**OBJECTIFS**
A – Dans l'article sur la vente de Christie's, quel montant total la vente du 8 octobre a-t-elle atteint ?
B – Recopiez les entrées de la ligne qui contient « collector number: 498 » jusqu'à la ligne qui contient « collectors: N. Britton & W. Mendelson » incluse, en renommant « locality » en « site » et sans rien modifier d'autre.

**TEXTE EXTRAIT**
•••

Hans-Juergen Moesch, âgé de 42 ans, a quitté Baden-Baden il y vingt ans pour monter le Programme d’études de Sotheby’s à Londres. Depuis cinq ans, il œuvre dans les coulisses de la scène londonienne, conseillant collectionneurs et musées du monde entier sur l’art des XIXe et XXe siècles, principalement – mais pas exclusivement – allemand. Il commente la vente de Christie’s du 8 octobre.
LONDRES - En dépit de la morosité qui règne actuellement dans le monde financier et politique, et de la rumeur d’un recul imminent du marché de l’art, la vente monstre – plus de 250 lots – organisée à Londres par Christie’s, le 8 octobre, a totalisé près de 180 millions de francs. Une preuve éclatante que le marché de l’art allemand du XXe siècle fonctionne selon des règles et une dynamique qui lui sont propres.
Un marché des valeurs en crise et l’arrivée d’un nouveau gouvernement en Allemagne semblent avoir renforcé la motivation des enchérisseurs pour les œuvres de premier plan. La clientèle internationale qui se pressait dans la grande salle des ventes de Christie’s a démontré qu’en ces temps d’instabilité, les tableaux de qualité représentent le meilleur investissement. Les collectionneurs et marchands allemands s’étaient rendus à Londres avec la ferme intention d’acquérir l’une des œuvres expressionnistes, modernes ou abstraites de l’après-guerre que Christie’s avait rassemblées.
Les œuvres vedettes provenaient de la collection Hans Ravenborg. Parmi les tableaux modernes figuraient le chef-d’œuvre avant-gardiste d’Oskar Schlemmer, Grosse Sitzendengruppe (1931), une belle œuvre dadaïste de Max Ernst exécutée vers 1923, un Kandinsky peint à Murnau en 1909, ainsi que des peintures inédites du groupe Blaue Reiter provenant principalement de collections privées allemandes. Les héritiers de la légendaire collection Rothermundt, à Dresde, ont proposé à la vente une rareté : un paysage néo-impressionniste de Vassili Kandinsky dont on avait depuis longtemps perdu la trace. Mais également un somptueux paysage peint par Alexej von Jawlensky à Murnau vers 1910, acheté par un collectionneur de Düsseldorf dans les années cinquante, un très bel ensemble de petits formats de Gabrielle Munter, acquis auprès de l’artiste par un collectionneur suédois en 1923, lorsqu’elle vivait en Suède, et Hochzeitsreisenden (1908) de Lyonel Feininger, qui était conservée dans une collection privée à Heidelberg depuis les années vingt. Rote Rehe I (1910) de Franz Marc – marquant un tournant stylistique décisif dans l’œuvre de l’artiste – a autrefois appartenu à l’un des premiers grands collectionneurs américains de l’Expressionnisme allemand, Arthur Jerome Eddy (1859-1920), avocat à Chicago.

•••

**DONNÉES**

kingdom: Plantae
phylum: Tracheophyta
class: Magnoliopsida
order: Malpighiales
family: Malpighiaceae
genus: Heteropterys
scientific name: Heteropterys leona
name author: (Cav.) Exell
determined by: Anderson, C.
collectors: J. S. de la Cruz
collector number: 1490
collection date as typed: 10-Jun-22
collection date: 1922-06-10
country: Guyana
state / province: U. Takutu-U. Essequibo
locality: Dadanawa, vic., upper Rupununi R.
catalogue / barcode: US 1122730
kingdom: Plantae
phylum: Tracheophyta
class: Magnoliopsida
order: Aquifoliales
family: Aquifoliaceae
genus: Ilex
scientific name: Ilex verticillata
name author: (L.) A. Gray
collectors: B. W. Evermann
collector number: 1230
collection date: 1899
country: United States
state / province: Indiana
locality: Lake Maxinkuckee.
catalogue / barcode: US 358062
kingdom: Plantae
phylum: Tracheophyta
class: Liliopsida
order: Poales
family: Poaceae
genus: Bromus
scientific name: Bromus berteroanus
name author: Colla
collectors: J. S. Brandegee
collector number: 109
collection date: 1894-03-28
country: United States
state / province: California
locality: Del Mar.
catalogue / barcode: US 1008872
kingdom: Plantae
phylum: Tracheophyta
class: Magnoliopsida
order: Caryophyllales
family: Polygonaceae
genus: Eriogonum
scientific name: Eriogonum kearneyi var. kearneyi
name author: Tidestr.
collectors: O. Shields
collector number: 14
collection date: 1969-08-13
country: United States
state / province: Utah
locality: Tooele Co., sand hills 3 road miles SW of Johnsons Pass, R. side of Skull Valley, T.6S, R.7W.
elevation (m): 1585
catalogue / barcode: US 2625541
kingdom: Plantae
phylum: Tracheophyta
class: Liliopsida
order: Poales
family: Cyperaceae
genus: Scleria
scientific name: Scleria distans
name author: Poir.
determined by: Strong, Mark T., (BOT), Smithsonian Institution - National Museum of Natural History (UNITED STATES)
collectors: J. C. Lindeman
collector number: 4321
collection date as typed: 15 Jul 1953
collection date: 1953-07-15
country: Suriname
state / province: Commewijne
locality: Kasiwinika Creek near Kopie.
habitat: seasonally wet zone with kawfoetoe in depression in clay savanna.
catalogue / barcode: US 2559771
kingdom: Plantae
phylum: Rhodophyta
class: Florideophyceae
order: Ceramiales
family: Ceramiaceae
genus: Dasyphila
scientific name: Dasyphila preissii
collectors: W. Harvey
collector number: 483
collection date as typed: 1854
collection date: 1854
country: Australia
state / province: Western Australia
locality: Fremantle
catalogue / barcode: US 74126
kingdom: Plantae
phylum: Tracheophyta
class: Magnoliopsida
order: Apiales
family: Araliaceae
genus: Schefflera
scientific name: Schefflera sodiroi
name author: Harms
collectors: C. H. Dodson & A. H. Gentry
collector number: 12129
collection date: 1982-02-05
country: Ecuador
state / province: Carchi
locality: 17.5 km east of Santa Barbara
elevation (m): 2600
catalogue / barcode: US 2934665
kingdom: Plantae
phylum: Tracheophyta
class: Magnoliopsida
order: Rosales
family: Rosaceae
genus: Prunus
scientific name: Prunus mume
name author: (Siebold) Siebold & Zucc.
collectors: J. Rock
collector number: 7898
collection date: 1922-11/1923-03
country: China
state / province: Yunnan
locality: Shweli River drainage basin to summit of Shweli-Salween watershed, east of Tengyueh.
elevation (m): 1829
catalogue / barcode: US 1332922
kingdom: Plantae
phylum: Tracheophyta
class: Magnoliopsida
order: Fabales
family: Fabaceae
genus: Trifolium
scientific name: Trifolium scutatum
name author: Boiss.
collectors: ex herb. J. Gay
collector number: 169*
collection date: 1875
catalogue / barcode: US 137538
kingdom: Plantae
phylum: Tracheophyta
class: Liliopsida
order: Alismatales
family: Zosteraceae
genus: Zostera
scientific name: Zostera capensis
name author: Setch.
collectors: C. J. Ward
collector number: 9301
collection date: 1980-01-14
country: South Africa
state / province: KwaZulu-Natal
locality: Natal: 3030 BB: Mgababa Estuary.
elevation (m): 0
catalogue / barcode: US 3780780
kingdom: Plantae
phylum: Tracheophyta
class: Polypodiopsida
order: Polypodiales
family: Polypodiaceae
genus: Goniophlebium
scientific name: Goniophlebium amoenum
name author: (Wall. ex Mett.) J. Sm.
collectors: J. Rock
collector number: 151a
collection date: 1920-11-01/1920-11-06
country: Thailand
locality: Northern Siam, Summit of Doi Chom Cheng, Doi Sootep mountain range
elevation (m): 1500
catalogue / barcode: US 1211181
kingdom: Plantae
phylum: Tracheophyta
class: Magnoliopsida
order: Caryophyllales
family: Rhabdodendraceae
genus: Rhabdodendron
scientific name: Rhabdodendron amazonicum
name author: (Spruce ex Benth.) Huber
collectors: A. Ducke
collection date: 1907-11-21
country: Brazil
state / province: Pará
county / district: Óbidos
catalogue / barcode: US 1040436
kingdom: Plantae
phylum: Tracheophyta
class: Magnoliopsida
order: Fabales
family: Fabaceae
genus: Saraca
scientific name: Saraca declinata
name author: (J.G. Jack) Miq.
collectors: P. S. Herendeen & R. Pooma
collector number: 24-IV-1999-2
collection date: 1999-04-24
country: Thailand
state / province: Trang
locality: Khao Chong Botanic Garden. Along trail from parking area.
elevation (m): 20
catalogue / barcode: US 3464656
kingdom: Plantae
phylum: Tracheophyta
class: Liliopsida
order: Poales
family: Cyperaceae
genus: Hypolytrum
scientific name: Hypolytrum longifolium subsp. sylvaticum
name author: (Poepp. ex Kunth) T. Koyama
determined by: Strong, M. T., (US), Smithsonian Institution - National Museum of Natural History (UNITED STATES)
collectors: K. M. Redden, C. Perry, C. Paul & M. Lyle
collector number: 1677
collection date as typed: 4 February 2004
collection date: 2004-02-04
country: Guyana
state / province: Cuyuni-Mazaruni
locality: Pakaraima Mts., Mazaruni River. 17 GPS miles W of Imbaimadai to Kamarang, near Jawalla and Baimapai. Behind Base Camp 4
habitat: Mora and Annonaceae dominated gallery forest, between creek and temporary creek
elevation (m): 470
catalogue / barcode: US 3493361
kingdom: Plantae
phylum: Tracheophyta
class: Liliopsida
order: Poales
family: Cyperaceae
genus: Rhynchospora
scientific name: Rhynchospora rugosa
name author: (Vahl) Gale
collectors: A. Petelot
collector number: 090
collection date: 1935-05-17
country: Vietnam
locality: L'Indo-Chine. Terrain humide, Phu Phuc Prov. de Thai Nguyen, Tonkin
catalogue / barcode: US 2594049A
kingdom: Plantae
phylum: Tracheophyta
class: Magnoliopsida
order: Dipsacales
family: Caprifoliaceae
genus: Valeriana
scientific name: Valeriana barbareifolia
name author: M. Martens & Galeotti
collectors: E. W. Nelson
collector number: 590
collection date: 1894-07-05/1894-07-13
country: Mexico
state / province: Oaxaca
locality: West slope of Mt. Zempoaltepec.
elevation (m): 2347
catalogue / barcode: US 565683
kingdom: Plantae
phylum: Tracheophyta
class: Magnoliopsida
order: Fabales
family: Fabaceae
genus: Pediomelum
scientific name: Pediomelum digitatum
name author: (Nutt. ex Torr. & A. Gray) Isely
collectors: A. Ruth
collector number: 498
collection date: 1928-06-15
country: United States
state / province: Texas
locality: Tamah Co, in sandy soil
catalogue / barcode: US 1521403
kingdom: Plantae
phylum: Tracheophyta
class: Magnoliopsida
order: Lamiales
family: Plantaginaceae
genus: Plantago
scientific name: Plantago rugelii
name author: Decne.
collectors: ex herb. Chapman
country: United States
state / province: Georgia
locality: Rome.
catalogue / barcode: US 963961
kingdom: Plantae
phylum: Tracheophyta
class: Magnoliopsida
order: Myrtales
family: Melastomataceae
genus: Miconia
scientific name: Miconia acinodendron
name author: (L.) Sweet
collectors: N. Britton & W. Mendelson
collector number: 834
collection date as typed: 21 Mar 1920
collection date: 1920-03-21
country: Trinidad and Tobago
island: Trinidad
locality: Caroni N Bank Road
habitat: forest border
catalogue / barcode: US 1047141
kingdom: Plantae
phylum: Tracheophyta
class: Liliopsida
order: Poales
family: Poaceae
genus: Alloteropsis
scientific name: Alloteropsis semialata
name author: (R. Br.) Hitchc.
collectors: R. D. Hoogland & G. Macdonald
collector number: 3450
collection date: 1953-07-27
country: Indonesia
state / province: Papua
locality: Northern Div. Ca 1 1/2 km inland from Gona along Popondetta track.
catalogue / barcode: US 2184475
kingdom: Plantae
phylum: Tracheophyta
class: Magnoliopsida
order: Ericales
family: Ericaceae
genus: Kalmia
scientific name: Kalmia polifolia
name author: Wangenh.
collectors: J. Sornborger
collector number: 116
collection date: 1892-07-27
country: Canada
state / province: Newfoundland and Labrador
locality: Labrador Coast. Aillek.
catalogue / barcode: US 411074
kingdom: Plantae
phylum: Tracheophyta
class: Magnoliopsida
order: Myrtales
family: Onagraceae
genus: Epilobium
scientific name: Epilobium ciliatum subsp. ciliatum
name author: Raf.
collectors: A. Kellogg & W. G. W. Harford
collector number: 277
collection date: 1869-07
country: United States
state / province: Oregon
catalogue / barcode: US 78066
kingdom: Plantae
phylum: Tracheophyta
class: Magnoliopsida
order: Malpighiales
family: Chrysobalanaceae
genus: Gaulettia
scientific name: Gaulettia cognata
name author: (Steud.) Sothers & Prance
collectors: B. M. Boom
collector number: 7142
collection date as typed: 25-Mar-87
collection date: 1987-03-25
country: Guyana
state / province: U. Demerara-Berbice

•••

**RÉPONSES COMPLÈTES**
A – Près de 180 millions de francs.

B –
collector number: 498
collection date: 1928-06-15
country: United States
state / province: Texas
site: Tamah Co, in sandy soil
catalogue / barcode: US 1521403
kingdom: Plantae
phylum: Tracheophyta
class: Magnoliopsida
order: Lamiales
family: Plantaginaceae
genus: Plantago
scientific name: Plantago rugelii
name author: Decne.
collectors: ex herb. Chapman
country: United States
state / province: Georgia
site: Rome.
catalogue / barcode: US 963961
kingdom: Plantae
phylum: Tracheophyta
class: Magnoliopsida
order: Myrtales
family: Melastomataceae
genus: Miconia
scientific name: Miconia acinodendron
name author: (L.) Sweet
collectors: N. Britton & W. Mendelson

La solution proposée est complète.